So wonderfully picturesque is every part of this Lower Church, that it is very difficult to give any idea of such a storehouse of early Italian art, for both Upper and Lower Churches seem to have been a rallying-ground for Giotto and his pupils, for the early Sienese masters, and for others following after Cimabue, Giunta Pisano, and the very early painters of Italy.
Fra Antonio, the sacristan, was a most kind and intelligent guide: pointing out to us the portrait of Francis, attributed to Giunta da Pisano, he took us into the sacristy, and let us see strips of old embroidery mounted on frames. The faces in this embroidery were beautifully rendered, and the colour was delightful. The Fra told us that some English ladies from Perugia had so greatly admired the old lace in the vestiary that he felt sure we should also like to see it; among it was some very fine point de Venise, used to trim surplices. I forget how old he said it was; some of the vestments were exquisitely embroidered.

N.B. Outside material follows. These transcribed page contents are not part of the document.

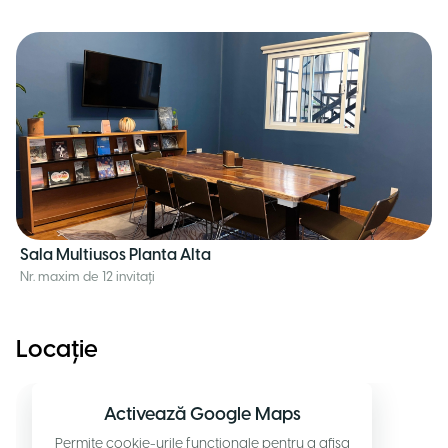
Sala Multiusos Planta Alta
Nr. maxim de 12 invitați
Locație
Activează Google Maps
Permite cookie-urile funcționale pentru a afișa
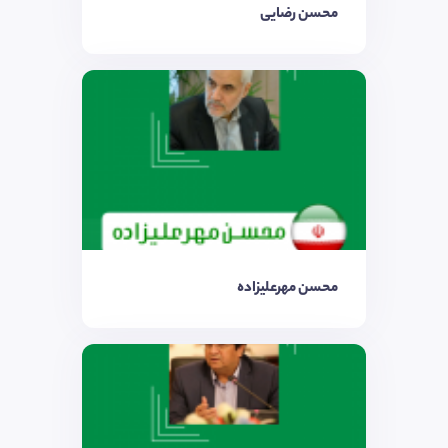
محسن رضایی
محسن مهرعلیزاده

THE SMALL CLOISTER, SAN FRANCESCO.
Then he opened a door, and we saw the quaintest little cloister, surrounded by the grey convent walls; the garden, in its grass-grown quadrangle, was seemingly left to itself. We spied out rosy cyclamen blossoms dotted among the grassed hollows of the rough ground, and our kind Fra, tucking up the skirts of his cassock, for at San Francesco the Franciscan habit is not worn, the conventual garb takes its place, stepped into the quad, and gathered a bunch of blossoms, which he presented to me, with tufts of maidenhair fern from the low wall of the cloistered garden. He asked my companions to come and dig up roots of both cyclamen and maidenhair.
"The Signori may as well have them," he said, with a sigh, "as those who set no store by them."
He was very kind, but we wondered what St. Francis would have thought about the change of costume and the comparative comfort of these guardians of his burial-place.
We went back into the basilica, and up a staircase which led to the east end of the Upper Church, built some twenty-one years after the Lower one. It is a beautiful and graceful example of early Gothic. The Pope's chair, near which we entered, is in red marble; the high altar at that time was surrounded by a screen, mass being no longer said there.